### JOB ITEM A
In the excerpt on inclusive growth, what does the author say the "mixed economy" ended up giving India?
### JOB ITEM B
Using the excerpt on inclusive growth, explain why the compounded sacrifice of GDP leaves a hole in the economy that goes unrealized.
### JOB ITEM C
Translate this sentence from the excerpt on inclusive growth into French: "Conceptually, this throws up two very knotty issues."

The reason is simple. Since the observed realities in economics do not lend themselves to the possibility of a magic wand, the objective of inclusive growth can only be achieved by diverting resources from the more productive parts of the economy to less productive (albeit socially desirable) uses. Of course, the stated intention is to do good and enable the poorest to catch up with all the rest. Diverting money into less productive uses is then about sacrificing a part of your potential GDP growth, all for a good cause which may be summed up as “We must do better than the morally repugnant trickle-down economics.”

Conceptually, this throws up two very knotty issues. On paper, the sacrifice imposed on the productive economy should show up as equivalent benefit in a less productive side of the economy. In practice—and this is particularly true of countries like India with massive governance problems—the transmission losses can be so large as to make the exercise one of value destruction rather than value addition. We end up with the damages outweighing the benefits by far.

The other issue, far more important and far less appreciated, is about the long-term consequences of such policies. This is about the power of what economists would call the “multiplier” and what in common language would be called compounding. When you decide to sacrifice GDP or potential GDP, there is a loss to begin with. Had this not been sacrificed, the next year this portion would have automatically contributed to more production and more growth, with even greater growth and production the year after. And so it would go on as a negative multiplier for all the years thereafter.  Therefore, as policies aimed at inclusion are persisted with over the years (and when they get out of hand), the compounded sacrifice of GDP and potential GDP shows up as a big hole in the economy that we don’t even realize exists. This is because the hole takes, not the detectable shape of “what was once, and now is no more”, but rather the invisible form of “what may have been, but is not”.

I believe this is a huge, huge point that India’s gung-ho, do-gooder economists, politicians and policy-makers have never grasped. That is why we are so happy to keep on repeating the same mistakes over and over, although in different labels and guises. The “brilliant” concept of the mixed economy that would have combined the best of socialism and capitalism has now made way for the idealism of “inclusive growth” where growth will continue to be fast, at the same time, with real out-of-turn benefits for the poor. And why would this happen? Apparently, because it is our wish, we have willed it so in our hearts. Indeed? And how did the “mixed economy” end up giving us the worst of both systems? Well, if you are an Indian, you would know by now this country never runs out of excuses.

The real irony of course is that if India had not gone down the “welfare” way, the sheer power of GDP growth alone would have pulled far more people out of poverty than all the welfare schemes of the government put together. If this seems hard to believe, just look at the record of the East Asian countries that began at India’s level and are now far ahead. Or, for that matter, take the example of China which, beginning from the eighties, has lifted millions more out of poverty than we have.

Ever heard of a “Mao Tse-tung National Poverty Alleviation Scheme?” or a “Deng Xiaoping Rural Employment Guarantee Act”?

### GIVEN MATERIAL
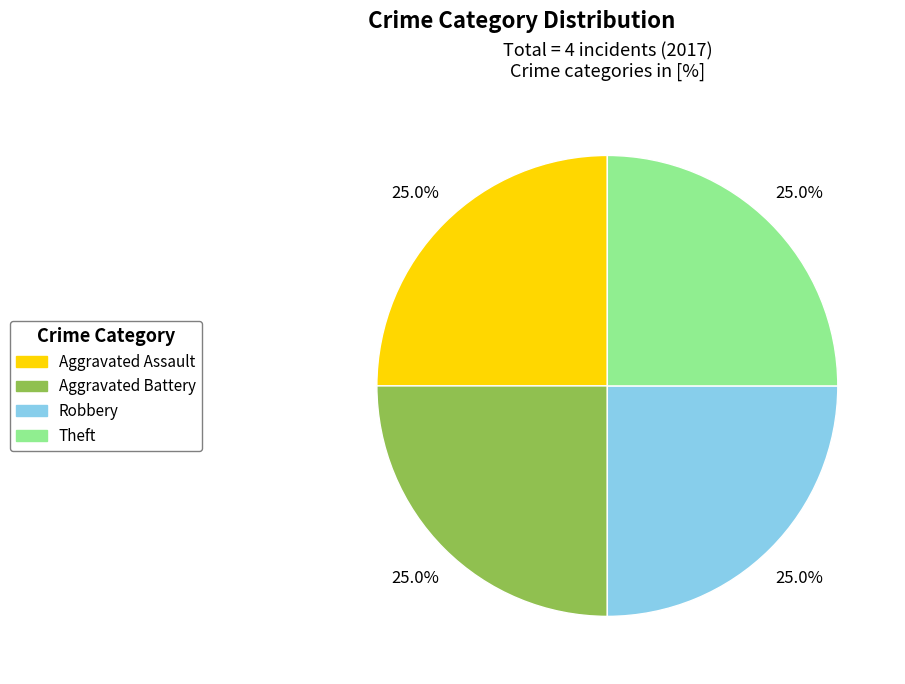

Is Theft the majority of the pie?

No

### EXPECTED ANSWER A
It gave India the worst of both socialism and capitalism.

### EXPECTED ANSWER B
The hole goes unnoticed because it does not take the detectable shape of "what was once, and now is no more." It takes the invisible form of "what may have been, but is not." The loss is growth that never happened, not output that visibly disappeared.

### EXPECTED ANSWER C
Sur le plan conceptuel, cela soulève deux questions très épineuses.